In the first game after Mourinho’s sacking, certain Chelsea players were booed by the large majority of the home crowd at the Bridge with one banner reading ‘The Three Rats: Hazard, Costa, Fabregas’. Hazard wasn’t fit enough to play that game against Sunderland but both Costa and Fabregas were booed when they were substituted during the win. With Guus Hiddink put in interim charge, Chelsea’s performances improved and Hazard, Costa and Fabregas started playing to their best once more. When it came down to the value of the players against the value of the club’s most successful manager, there was only going to be one outcome.
Antonio Conte brought tougher training methods and a less attractive style of play upon his arrival the next summer. After a couple of recruits, things seemed to be going well as the Blues won the league title for the second time in three seasons. Reports emerged during the season that Conte had fallen out with Diego Costa when the striker was absent from the Chelsea squad that won at Leicester in January. However, unlike Mourinho, Conte seemed to have the situation under control and Costa played a key role in the final months of the season.

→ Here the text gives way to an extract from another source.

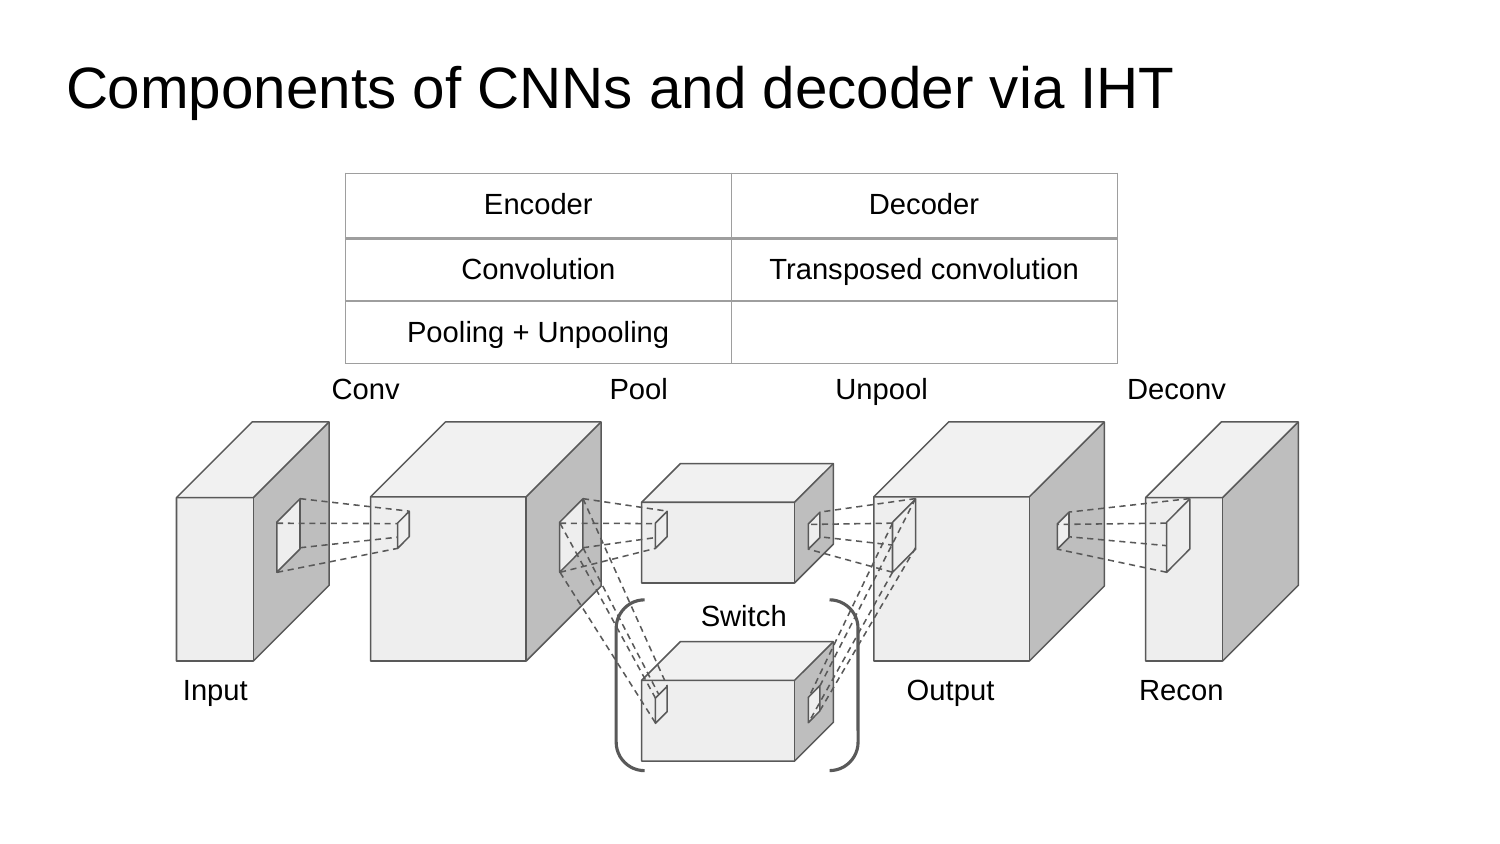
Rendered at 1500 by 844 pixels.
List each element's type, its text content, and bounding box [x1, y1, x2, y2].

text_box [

But things started to unravel with that fateful text message from Conte to Costa. When standards dropped during yet another poor title defence, the players and fans started to grow impatient with Conte’s conservative style of play with the Italian often opting to play without a recognised striker. Despite an FA Cup triumph, Conte was relieved of his duties at the end of the season as player power struck again. In the last week, Willian, who had previously blocked Conte from a picture on social media, came out and said that he would’ve left if Conte had stayed.
You have to imagine that would’ve also been the case for Eden Hazard, who seemed to become increasingly frustrated by Conte’s defensive approach. Upon Maurizio Sarri’s arrival, Thibaut Courtois failed to turn up to training and forced a move to Real Madrid. The fans’ negative reaction to the Belgian keeper, as well as the uproar against some of the club’s best players in the past, proves that the Stamford Bridge faithful have certain expectations of their players and hold loyalty highly.
Chelsea never to seem to be far from a crisis and that’s mainly down to the instability of the dressing room. Managers have paid the price for failing to control the egos of some of the biggest players but when each new manager seems to bring success, why change your ways?